»»

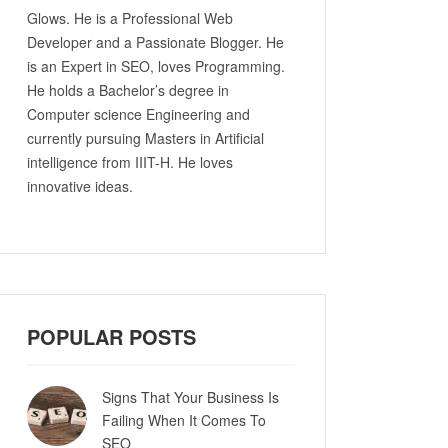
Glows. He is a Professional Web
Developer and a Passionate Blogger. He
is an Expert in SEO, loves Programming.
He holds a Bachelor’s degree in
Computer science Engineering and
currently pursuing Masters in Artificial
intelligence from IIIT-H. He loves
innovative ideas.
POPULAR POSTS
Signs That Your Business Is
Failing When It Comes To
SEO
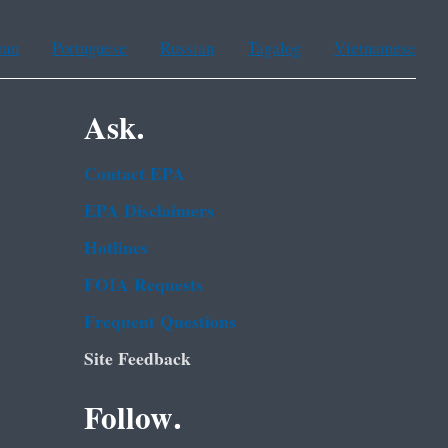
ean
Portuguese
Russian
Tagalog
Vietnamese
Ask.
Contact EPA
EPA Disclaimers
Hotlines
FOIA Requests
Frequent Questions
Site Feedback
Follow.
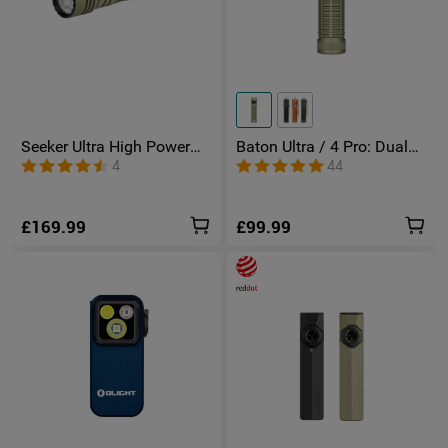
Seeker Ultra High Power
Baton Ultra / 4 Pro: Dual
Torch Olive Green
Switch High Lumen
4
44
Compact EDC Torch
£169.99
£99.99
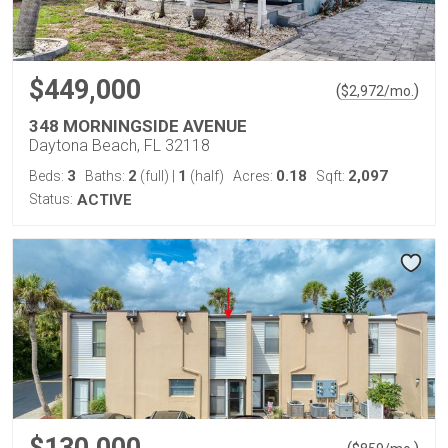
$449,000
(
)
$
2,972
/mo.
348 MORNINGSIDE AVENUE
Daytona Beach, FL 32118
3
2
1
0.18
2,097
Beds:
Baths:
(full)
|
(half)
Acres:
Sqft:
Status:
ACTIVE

««

■ EXERCISE:
Although the records above contain pictures, only their text is to be repeated, exactly as given.

■ SOLUTION TO THE EXERCISE:
Glows. He is a Professional Web
Developer and a Passionate Blogger. He
is an Expert in SEO, loves Programming.
He holds a Bachelor’s degree in
Computer science Engineering and
currently pursuing Masters in Artificial
intelligence from IIIT-H. He loves
innovative ideas.
POPULAR POSTS
Signs That Your Business Is
Failing When It Comes To
SEO
ean
Portuguese
Russian
Tagalog
Vietnamese
Ask.
Contact EPA
EPA Disclaimers
Hotlines
FOIA Requests
Frequent Questions
Site Feedback
Follow.
Seeker Ultra High Power
Baton Ultra / 4 Pro: Dual
Torch Olive Green
Switch High Lumen
4
44
Compact EDC Torch
£169.99
£99.99
$449,000
(
)
$
2,972
/mo.
348 MORNINGSIDE AVENUE
Daytona Beach, FL 32118
3
2
1
0.18
2,097
Beds:
Baths:
(full)
|
(half)
Acres:
Sqft:
Status:
ACTIVE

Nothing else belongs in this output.